A major source of information on paralegal salaries is compensation surveys. These surveys collect information from a wide spectrum of legal employers and paralegal professionals. In addition to salary and benefit information, most surveys include questions on job duties, minimum employment requirements, and billable-hour expectations. Three major sources of statistical data on paralegal salaries are the U.S. Department of Labor, the National Federation of Paralegal Associations, and the National Association of Legal Assistants.
The Department of Labor maintains salary information through the Bureau of Labor Statistics. The Bureau of Labor Statistics report deals only with reported salaries; it does not attempt to value benefits or work expectations. In 2002, the Bureau of Labor Statistics reported that the median annual income for a full-time paralegal was $37,950. The Bureau of Labor Statistics uses only national data in its calculations, and so these income statistics may not reflect paralegal salaries in your area.
The National Association of Legal Assistants (NALA) conducts its compensation survey on even-numbered years. The NALA report is available on its Web site, listed in Appendix A. The 2004 NALA survey reports that paralegals responding to the survey earned an average annual salary of $44,373. This figure represents an increase of $19,426 in the average annual salary since the NALA began reporting salary statistics in 1988.
The National Federation of Paralegal Assistants (NFPA) also conducts a biannual salary survey, conducted in odd-numbered years. The results of the current NFPA survey are available for sale on its Web site, listed in Appendix A. In 1999, the NFPA reported an average annual paralegal salary of $38,085.
Use these statistics with caution. Each of the studies has limitations that may affect their usefulness to you. Many paralegals entering the job market have salary expectations colored by survey results that are not accurate for their specific area of the country or experience level. Here are some things to take into account:
The Bureau of Labor Statistics data weighs heavily toward large metropolitan areas. This is because more of the respondents are in these areas than in nonmetropolitan areas. Because metropolitan areas often have higher salaries, the average salary may not reflect actual salaries in other areas of your state.

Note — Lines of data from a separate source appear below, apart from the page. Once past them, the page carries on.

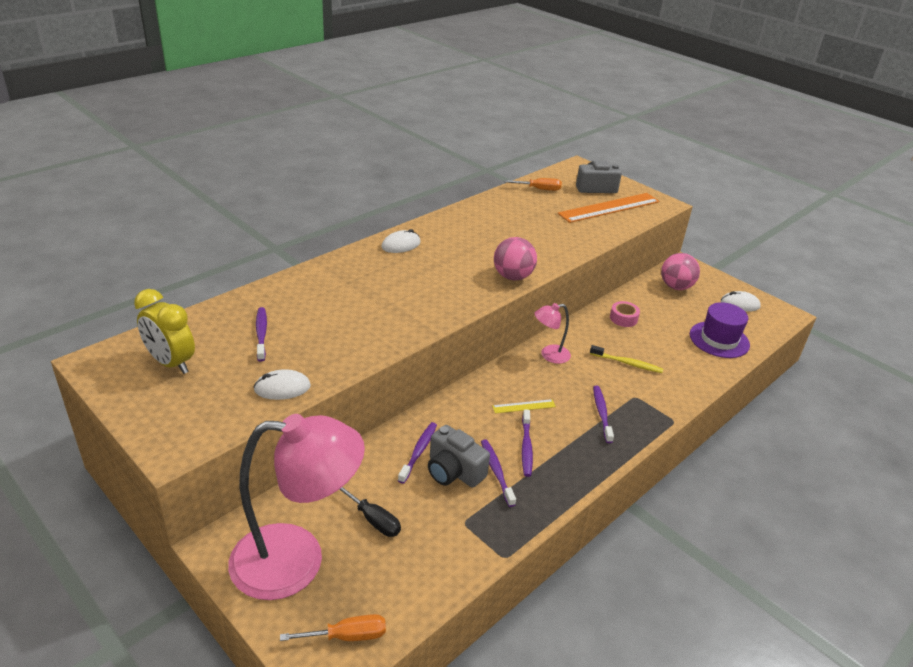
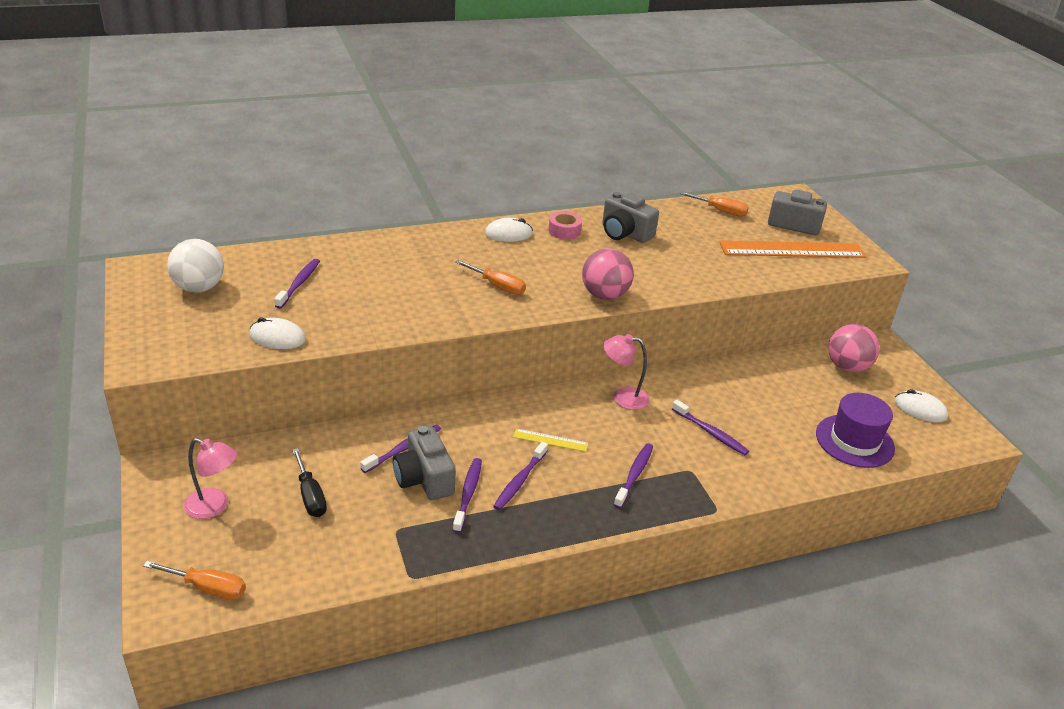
camera: 25 degrees right, 0 degrees up
yellow clock [134,289,195,374] -> white ball [167,239,224,293]
pink lamp [228,414,365,600] -> pink lamp [184,438,237,519], size x0.45
yellow toothbrush [590,345,663,373] -> purple toothbrush [672,400,749,455]
pink tape [610,301,640,327] -> pink tape moved to [548,211,582,240]
none -> orange screwdriver [455,260,526,295]
none -> grey camera [602,192,659,243]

Over 70 percent of the paralegals responding to the NALA survey had advanced certifications. A paralegal who attains an advanced certification has met minimum educational requirements and has a minimum of two years of paralegal experience. The salaries paid to these paralegals are not comparable to the salary paid to a beginning paralegal.
Only 4 percent of the NALA survey responses came from the New England/MidEast area. This low sample may affect the accuracy of the responses from this area of the country.
The experience level of the average respondent to the NFPA survey was seven to ten years. Again, salaries tend to rise with experience, so the reported average salary may be higher than what a beginning paralegal can expect to make.